- WHAT THIS TASK INVOLVES -
In the listing that follows, count the lines that include "apoyando", and answer with the total alone.

══ DATA SHOWN

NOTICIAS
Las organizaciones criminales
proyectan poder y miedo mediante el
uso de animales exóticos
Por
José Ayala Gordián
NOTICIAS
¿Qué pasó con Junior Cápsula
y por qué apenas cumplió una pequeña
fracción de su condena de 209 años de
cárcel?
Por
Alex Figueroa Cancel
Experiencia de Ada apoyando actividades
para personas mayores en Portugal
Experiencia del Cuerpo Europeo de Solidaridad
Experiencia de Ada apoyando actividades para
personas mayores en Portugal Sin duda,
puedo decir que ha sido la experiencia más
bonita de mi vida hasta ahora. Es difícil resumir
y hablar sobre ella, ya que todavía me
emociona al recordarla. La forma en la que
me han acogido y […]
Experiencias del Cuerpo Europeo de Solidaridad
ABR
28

════
══ DATA SHOWN

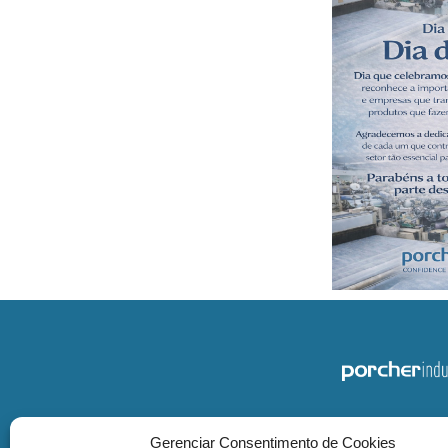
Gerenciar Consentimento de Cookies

════
══ DATA SHOWN

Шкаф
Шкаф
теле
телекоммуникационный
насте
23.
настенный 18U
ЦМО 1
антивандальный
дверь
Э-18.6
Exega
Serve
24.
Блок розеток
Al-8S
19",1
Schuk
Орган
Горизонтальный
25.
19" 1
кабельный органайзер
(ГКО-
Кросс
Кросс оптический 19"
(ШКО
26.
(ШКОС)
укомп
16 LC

════

- ANSWER SECTION -
2